延々と乱入者が雪崩れ込むバトルロイヤルも、スリーカウントでフィニッシュだ。
そう…………揃ってしまったからである。
五十体を超える限定☆5が全て――宮居さんの用意した最強触媒群のお蔭で。
前代未聞の「NEW!!!!」が五十体。
あまりの事態に驚き果て――僕はベットで干乾びた。
「椋丞くん、大丈夫?」
覚束ない足取りで【檻】を退出した僕には、彼女の労い(ねぎら)すら馬耳東風だったが……
「今までお疲れ様……」
その言葉に託された意味。
結果として彼女(宮居さん)の目論見は成功したのだ。
『ラブ・プロトコル・リーンヴェンション』というゲームは終わった――
サービス開始以来、バイト代を注ぎ込み、レアキャラを求め続けたソシャゲは終焉を迎えた。

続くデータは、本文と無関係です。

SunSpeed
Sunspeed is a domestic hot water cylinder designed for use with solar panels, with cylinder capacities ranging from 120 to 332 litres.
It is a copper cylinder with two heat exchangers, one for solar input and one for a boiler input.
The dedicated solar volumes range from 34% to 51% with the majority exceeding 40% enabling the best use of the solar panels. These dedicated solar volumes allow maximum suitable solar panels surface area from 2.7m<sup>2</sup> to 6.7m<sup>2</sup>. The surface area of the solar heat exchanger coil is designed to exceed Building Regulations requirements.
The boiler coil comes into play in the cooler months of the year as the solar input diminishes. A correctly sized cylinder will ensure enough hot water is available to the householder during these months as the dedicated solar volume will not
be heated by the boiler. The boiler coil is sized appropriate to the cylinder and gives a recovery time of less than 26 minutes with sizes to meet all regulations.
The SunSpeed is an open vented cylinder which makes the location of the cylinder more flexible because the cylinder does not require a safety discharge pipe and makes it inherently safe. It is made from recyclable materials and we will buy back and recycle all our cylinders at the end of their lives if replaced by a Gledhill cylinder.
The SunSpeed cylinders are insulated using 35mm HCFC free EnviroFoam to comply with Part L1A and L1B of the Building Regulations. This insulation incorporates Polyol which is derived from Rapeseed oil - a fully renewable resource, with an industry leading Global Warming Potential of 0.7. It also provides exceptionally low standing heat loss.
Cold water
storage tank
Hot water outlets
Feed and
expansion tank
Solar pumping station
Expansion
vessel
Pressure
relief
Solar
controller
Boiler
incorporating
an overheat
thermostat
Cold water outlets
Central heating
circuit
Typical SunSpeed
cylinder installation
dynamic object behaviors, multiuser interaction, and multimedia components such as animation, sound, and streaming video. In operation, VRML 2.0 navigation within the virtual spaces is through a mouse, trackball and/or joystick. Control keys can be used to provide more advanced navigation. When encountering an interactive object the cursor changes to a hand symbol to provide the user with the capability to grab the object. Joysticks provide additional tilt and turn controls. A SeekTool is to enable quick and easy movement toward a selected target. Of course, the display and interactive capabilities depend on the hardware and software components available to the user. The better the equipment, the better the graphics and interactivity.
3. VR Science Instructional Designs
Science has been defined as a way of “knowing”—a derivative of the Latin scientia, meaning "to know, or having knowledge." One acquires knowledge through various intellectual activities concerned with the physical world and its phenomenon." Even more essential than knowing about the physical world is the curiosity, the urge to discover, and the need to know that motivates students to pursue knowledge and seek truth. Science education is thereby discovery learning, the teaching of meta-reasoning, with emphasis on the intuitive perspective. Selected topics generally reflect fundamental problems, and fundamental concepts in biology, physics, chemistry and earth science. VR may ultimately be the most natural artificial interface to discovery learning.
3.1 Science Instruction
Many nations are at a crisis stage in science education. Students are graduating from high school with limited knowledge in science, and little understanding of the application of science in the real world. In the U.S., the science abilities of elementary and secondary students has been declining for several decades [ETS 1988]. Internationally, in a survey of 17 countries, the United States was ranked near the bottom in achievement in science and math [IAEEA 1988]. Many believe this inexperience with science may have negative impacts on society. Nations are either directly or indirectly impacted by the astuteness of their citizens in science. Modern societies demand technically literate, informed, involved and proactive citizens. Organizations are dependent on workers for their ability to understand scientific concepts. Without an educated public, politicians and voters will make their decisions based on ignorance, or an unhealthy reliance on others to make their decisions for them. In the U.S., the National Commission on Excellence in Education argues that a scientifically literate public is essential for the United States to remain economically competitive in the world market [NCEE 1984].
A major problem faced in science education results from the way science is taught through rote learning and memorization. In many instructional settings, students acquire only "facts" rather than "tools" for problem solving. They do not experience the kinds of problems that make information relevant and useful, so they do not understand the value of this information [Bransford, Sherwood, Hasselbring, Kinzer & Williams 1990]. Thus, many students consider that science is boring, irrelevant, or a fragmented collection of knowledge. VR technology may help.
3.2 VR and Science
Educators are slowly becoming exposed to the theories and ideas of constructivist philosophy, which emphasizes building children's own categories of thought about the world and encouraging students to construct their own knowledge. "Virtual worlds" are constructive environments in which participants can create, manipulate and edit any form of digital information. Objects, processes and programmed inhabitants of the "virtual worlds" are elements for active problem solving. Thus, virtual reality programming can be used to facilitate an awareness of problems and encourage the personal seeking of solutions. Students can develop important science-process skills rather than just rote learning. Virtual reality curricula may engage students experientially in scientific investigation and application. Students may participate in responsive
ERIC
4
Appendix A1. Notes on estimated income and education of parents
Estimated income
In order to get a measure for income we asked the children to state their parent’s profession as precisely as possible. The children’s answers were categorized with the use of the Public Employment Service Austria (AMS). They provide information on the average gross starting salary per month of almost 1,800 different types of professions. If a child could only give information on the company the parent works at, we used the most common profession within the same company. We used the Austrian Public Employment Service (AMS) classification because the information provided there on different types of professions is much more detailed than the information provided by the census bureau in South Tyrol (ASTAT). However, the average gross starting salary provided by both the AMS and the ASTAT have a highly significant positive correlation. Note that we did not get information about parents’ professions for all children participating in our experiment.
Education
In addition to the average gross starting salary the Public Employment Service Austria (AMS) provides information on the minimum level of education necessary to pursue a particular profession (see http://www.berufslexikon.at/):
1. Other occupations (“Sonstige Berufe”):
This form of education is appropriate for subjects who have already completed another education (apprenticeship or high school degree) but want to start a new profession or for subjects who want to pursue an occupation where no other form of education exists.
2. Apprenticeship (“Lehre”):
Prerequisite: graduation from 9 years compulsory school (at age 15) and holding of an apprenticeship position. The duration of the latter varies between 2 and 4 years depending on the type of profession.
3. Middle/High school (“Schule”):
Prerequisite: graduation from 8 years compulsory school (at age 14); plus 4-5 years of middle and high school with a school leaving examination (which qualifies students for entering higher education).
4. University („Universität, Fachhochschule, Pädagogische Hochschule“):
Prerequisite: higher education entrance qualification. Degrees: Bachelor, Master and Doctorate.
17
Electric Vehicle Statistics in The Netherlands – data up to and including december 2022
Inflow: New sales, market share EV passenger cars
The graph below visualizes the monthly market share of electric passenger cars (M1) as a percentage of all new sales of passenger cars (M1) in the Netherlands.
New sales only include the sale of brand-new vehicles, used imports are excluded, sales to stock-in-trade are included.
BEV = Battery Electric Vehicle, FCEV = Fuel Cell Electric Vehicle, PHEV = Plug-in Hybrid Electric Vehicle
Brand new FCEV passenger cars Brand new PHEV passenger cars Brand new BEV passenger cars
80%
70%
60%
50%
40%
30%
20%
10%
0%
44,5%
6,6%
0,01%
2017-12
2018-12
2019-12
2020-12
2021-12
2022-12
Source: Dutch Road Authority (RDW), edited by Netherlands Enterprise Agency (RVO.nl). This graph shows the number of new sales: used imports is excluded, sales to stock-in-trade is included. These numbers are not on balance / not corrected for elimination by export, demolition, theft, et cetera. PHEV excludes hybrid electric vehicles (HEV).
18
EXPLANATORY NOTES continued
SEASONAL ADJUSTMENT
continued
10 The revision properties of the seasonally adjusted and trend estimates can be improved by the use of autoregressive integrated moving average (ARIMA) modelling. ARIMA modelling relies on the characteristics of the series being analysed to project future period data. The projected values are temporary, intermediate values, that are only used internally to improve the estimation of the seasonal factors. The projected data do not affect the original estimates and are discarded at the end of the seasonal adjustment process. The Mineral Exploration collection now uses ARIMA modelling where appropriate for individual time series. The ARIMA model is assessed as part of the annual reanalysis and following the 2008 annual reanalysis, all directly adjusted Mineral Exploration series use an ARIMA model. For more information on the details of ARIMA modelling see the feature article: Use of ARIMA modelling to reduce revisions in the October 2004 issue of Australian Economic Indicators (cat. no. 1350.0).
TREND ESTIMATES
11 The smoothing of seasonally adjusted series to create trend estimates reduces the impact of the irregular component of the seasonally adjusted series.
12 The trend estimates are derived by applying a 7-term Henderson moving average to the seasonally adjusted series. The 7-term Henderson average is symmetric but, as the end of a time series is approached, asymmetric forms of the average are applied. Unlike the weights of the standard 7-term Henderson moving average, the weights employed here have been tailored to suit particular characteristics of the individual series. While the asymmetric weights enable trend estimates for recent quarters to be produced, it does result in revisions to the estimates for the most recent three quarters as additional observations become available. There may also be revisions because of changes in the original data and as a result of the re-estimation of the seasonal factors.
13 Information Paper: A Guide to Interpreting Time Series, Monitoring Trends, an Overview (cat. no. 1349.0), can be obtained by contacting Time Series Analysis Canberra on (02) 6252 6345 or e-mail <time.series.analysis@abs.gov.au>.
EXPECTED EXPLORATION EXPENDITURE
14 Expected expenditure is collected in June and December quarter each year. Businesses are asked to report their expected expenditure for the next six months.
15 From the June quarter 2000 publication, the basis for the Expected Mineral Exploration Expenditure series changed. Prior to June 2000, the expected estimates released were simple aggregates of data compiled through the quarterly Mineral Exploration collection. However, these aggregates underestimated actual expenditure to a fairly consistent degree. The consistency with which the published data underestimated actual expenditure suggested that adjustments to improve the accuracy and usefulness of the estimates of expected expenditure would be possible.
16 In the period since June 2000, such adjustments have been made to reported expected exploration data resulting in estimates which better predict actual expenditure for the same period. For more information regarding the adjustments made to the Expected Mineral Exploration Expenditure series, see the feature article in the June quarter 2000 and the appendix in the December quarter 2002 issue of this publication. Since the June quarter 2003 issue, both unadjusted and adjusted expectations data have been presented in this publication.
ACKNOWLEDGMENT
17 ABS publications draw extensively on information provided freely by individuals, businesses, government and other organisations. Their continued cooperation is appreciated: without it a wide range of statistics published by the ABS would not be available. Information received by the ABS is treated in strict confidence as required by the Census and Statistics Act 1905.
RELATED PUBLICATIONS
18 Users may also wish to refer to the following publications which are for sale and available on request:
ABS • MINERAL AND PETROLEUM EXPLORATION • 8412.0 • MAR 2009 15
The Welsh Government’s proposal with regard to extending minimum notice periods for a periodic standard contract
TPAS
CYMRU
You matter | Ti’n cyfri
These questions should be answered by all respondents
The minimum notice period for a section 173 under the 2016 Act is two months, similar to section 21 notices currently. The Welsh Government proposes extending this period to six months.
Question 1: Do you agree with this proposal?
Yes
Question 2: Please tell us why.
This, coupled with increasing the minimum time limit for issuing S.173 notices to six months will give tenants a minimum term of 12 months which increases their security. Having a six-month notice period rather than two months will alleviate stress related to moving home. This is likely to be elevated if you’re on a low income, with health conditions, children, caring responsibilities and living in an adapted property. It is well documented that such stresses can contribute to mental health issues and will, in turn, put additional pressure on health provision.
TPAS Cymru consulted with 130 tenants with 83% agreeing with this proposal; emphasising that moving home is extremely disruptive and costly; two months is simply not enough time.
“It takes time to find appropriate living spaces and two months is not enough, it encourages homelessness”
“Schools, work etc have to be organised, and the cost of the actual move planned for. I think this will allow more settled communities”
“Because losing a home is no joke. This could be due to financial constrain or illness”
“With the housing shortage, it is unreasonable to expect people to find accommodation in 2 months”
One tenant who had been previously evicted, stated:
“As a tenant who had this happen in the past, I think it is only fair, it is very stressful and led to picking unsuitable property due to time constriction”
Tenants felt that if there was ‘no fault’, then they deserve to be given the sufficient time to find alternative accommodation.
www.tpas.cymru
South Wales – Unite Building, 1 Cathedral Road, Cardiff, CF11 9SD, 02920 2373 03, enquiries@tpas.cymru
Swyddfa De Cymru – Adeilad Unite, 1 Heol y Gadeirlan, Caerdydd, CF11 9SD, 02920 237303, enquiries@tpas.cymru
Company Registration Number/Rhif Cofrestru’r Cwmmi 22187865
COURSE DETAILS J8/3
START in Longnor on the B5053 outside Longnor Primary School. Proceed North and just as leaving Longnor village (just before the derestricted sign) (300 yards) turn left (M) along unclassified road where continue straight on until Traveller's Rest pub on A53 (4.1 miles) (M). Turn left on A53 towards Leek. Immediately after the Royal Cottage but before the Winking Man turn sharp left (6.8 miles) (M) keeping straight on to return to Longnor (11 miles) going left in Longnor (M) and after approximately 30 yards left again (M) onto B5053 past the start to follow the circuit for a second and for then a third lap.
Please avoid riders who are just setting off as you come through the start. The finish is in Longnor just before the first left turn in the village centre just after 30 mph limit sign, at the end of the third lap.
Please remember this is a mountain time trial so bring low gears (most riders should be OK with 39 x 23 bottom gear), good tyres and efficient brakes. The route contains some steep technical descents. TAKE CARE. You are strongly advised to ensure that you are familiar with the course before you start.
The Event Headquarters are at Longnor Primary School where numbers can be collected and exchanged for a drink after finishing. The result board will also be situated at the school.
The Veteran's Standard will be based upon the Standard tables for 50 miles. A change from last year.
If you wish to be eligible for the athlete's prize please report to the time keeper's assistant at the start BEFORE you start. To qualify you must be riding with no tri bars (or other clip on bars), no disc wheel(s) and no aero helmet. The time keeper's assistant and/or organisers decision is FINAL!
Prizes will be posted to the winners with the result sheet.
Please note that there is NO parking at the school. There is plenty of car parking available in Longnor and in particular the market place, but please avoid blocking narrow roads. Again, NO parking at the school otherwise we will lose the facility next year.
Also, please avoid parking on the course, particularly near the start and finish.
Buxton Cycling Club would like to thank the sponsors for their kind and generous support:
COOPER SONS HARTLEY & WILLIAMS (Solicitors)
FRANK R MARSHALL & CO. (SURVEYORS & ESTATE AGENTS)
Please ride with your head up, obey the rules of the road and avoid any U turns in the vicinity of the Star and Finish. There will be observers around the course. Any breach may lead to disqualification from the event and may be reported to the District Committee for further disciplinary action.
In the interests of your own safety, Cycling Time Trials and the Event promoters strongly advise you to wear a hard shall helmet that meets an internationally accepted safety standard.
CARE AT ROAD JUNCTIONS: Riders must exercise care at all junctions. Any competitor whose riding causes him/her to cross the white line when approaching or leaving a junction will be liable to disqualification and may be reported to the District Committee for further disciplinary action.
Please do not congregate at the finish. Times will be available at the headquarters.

製作委員会とは何ら関係ない別会社の制作・運営のゲームにも関わらず、
辣腕OL宮居志帆の裏工作【ピックアップスケジュールの大改変】と、声優という天下無双の触媒で、強制的にエンディングを迎えることになったのだ。
僕 の 中 で は !
僕 の 中 で は !
「僕の………僕の『ラブ・プロトコル・リーンヴェンション』は、これでゲームオーバーだ!」
「そうじゃ、椋丞! お主は生まれ変わったのじゃ!」
ソシャゲの軛から解き放たれ、真人間に戻った僕を――爺ちゃんが祝福してくれる。
「は……ははは…………」
なのに何故、
どうして涙が流れてくるんだろう?
喜ぶべきことなのに…………どうして涙が……ハハハ……
「泣くな、椋丞!」
「爺ちゃん……」
「悲嘆に暮れる前に、やるべきことがあるじゃろが?」
「!!」
「古より高橋家(魔術師の家系)は巫女を推戴する役目を担ってきた。それこそ、我が一族に生を受けし者の宿命ぞ!」
幼少から、ずっと爺ちゃんに諭されてきた「魔術師の心構え」。
これが音叉の魔術師としての生きる道。